Problem to solve: Convert the lines of the items below, from the line with "common name: Longleaf phlox" (that line included) through the end of the items, into a JSON list of strings with one string per line, omitting blank lines.

Task input:
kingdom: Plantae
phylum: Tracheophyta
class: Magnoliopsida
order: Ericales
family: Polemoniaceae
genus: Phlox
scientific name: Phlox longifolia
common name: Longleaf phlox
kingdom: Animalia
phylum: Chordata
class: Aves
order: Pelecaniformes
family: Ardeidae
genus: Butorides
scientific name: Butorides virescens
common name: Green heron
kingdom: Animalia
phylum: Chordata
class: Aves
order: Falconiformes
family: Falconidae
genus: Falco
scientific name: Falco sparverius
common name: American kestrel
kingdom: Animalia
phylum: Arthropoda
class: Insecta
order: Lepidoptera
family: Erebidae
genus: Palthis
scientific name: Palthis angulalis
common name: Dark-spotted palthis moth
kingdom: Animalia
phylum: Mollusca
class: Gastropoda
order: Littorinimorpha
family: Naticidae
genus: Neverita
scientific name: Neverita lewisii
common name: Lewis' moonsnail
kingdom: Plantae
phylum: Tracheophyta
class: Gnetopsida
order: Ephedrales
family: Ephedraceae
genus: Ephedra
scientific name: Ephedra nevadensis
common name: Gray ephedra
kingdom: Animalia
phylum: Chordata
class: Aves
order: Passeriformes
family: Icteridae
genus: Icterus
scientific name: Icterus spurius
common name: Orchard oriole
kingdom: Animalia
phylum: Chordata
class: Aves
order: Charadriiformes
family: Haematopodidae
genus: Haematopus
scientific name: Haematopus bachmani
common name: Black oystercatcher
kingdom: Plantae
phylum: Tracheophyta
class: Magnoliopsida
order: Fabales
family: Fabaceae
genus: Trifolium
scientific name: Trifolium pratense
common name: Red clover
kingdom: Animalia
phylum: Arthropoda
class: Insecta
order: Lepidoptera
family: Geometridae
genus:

Right answer:
[
  "common name: Longleaf phlox",
  "kingdom: Animalia",
  "phylum: Chordata",
  "class: Aves",
  "order: Pelecaniformes",
  "family: Ardeidae",
  "genus: Butorides",
  "scientific name: Butorides virescens",
  "common name: Green heron",
  "kingdom: Animalia",
  "phylum: Chordata",
  "class: Aves",
  "order: Falconiformes",
  "family: Falconidae",
  "genus: Falco",
  "scientific name: Falco sparverius",
  "common name: American kestrel",
  "kingdom: Animalia",
  "phylum: Arthropoda",
  "class: Insecta",
  "order: Lepidoptera",
  "family: Erebidae",
  "genus: Palthis",
  "scientific name: Palthis angulalis",
  "common name: Dark-spotted palthis moth",
  "kingdom: Animalia",
  "phylum: Mollusca",
  "class: Gastropoda",
  "order: Littorinimorpha",
  "family: Naticidae",
  "genus: Neverita",
  "scientific name: Neverita lewisii",
  "common name: Lewis' moonsnail",
  "kingdom: Plantae",
  "phylum: Tracheophyta",
  "class: Gnetopsida",
  "order: Ephedrales",
  "family: Ephedraceae",
  "genus: Ephedra",
  "scientific name: Ephedra nevadensis",
  "common name: Gray ephedra",
  "kingdom: Animalia",
  "phylum: Chordata",
  "class: Aves",
  "order: Passeriformes",
  "family: Icteridae",
  "genus: Icterus",
  "scientific name: Icterus spurius",
  "common name: Orchard oriole",
  "kingdom: Animalia",
  "phylum: Chordata",
  "class: Aves",
  "order: Charadriiformes",
  "family: Haematopodidae",
  "genus: Haematopus",
  "scientific name: Haematopus bachmani",
  "common name: Black oystercatcher",
  "kingdom: Plantae",
  "phylum: Tracheophyta",
  "class: Magnoliopsida",
  "order: Fabales",
  "family: Fabaceae",
  "genus: Trifolium",
  "scientific name: Trifolium pratense",
  "common name: Red clover",
  "kingdom: Animalia",
  "phylum: Arthropoda",
  "class: Insecta",
  "order: Lepidoptera",
  "family: Geometridae",
  "genus:"
]